Director Samit Kakkad is all set to make his Bollywood directorial debut with Ascharya F*#k It

regional-movies Updated: Apr 12, 2018 17:05 IST
Anjali Shetty
Anjali Shetty
Hindustan Times, Pune
Samit Kakkad’s next is his Bollywood directorial debut Ascharya F*#k It, which is inspired by Saadat Hasan Manto’s writings
Samit Kakkad’s next is his Bollywood directorial debut Ascharya F*#k It, which is inspired by Saadat Hasan Manto’s writings(HTPHOTO)
         

For film-maker Samit Kakkad, cinema is about transcending boundaries. The Half Ticket (2016) director believes that films are all about telling a story and are a reflection of society. So, there is no reason it should be divided by language or industry. Samit says, “For me, cinema has no language. It is all about making a film. As long as I have an exciting story to tell, I am not worried about the language or the medium. At the end of the day, it is about conviction and not being contrived. The film has to push envelopes.”

Samit’s next is his Bollywood directorial debut Ascharya F*#k It, which is inspired by Saadat Hasan Manto’s writings. It talks about desire and greed intertwining the lives of a Bollywood star, his chauffeur, a prostitute, and her pimp. Samit shares, “It is not an art film. It is inspired and based on true events. The cast and I met prostitutes and pimps to understand their lifestyle, body language and mannerisms, for the film. I wanted the team to get their reality right, and I don’t mind bringing out the naked truth.”

So, wasn’t he sceptical of taking up such a bold subject for his debut film in Bollywood? “Honestly, the audience today is evolved. They are open to different films and genres. Also, it is important to understand the inspiration behind this film.
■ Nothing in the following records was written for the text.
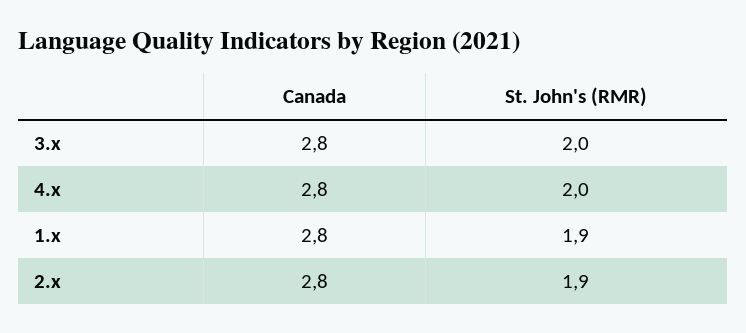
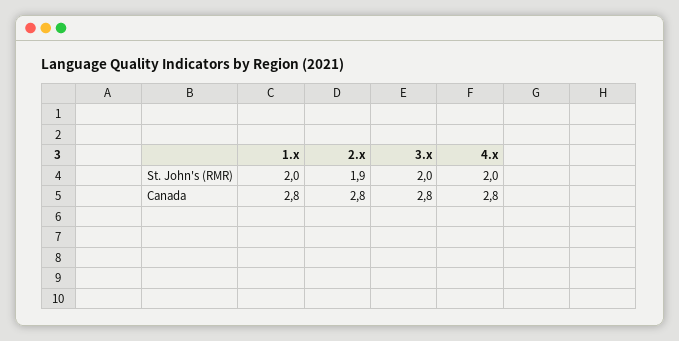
  {
    "Canada": {
      "3.x": 2.8,
      "4.x": 2.8,
      "1.x": 2.8,
      "2.x": 2.8
    },
    "St. John's (RMR)": {
      "3.x": 2,
      "4.x": 2,
-     "1.x": 1.9,
+     "1.x": 2,
      "2.x": 1.9
    }
  }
Manto once said, ‘Main chalta phirta Mumbai hun’. This film also reflects the ugly reality [of city life] through the lives of the characters in the film. I wanted to make a realistic film.”

Having worked in regional cinema, was it difficult to cope up with Bollywood standards? “I don’t really see the difference between industries, because at the end of the day, the camera is the same, the lenses are the same and so is the craft. As long as you know your technique and have a vision, the medium or the industry doesn’t matter.”

Samit adds, “Working with Yoodlee films was a liberating experience as I was given the scope to shoot exactly how I wanted in realistic situations and surroundings, with the kind of atmosphere and language I wanted, to make my characters seem real and engaging.”